Manufacturing Defects - Data Analysis for Quality Control
Problem Statement
The manufacturing company wanted to improve product quality and reduce repair costs but lacked clear visibility into defect patterns. Specifically, they needed to identify:
Which defect types (structural, functional, cosmetic) contribute most to overall costs
Where defects are most frequently occurring (internal, component, or surface)
How effective different inspection methods are at detecting issues
Which severity levels (minor, moderate, critical) have the greatest impact on performance
Without these insights, the company risked rising repair costs, recurring quality issues, and missed opportunities to optimize inspection processes and improve product reliability.
Ask
Which defect types, locations, and severities are driving the highest repair costs, and how can quality inspection methods be optimized to reduce defects and costs?
Prepare
This dataset contains simulated data related to manufacturing defects observed during quality control processes. It includes information such as defect type, detection date, location within the product, severity level, inspection method used, and repair costs.
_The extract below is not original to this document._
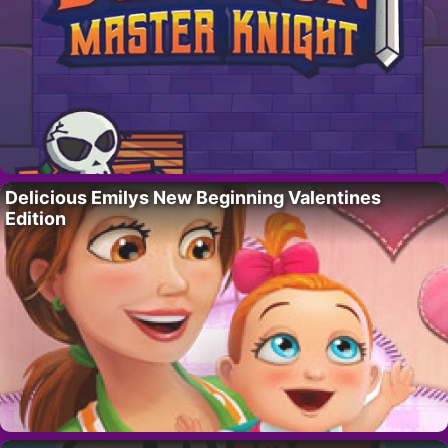
Delicious Emilys New Beginning Valentines
Edition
This dataset can be used for analyzing defect patterns, improving quality control processes, and assessing the impact of defects on product quality and production costs.
Columns
Data set from Kaggle
🔗:https://www.kaggle.com/datasets/fahmidachowdhury/manufacturing-defects

Process
Cleaned the data in Excel:
Cleaned the data in Excel:
Removed duplicates and blank entries
Standardized date/time format
Created calculated fields:
Cumulative percent
Defects per product
Analyze
Total Defects: 1,000 → Repair Cost: $507,627.
Severity: 33% Critical, 31% Moderate, 36% Minor.
Defect Types: Structural (352), Functional (339), Cosmetic (309).
Pareto: 80% of issues driven by Structural + Functional defects.
Defect Locations: Surface (353) is the most affected area.
Inspection: Visual (351) and Manual (352) detect more than Automated (297).
Trends: Defects declining over time, but remain costly.




Act
Quality & Operations 🔧
Focus on reducing Structural & Functional defects (highest volume + cost impact).
Strengthen inspections at Surface locations, as they show the highest defect counts.
Inspection Methods 👀
Improve Automated Testing (lowest detection rate).
Reallocate inspection resources to balance manual, visual, and automated checks.
Cost Reduction 💰
Target defects with high repair cost but low frequency (Cosmetic in some cases).
Use the Pareto principle: prioritize the top 20% of defects driving 80% of cost.
Long-term Strategy 📈
Track defect severity trends monthly to see if improvements sustain.
Run root cause analysis on critical defects to prevent recurrence.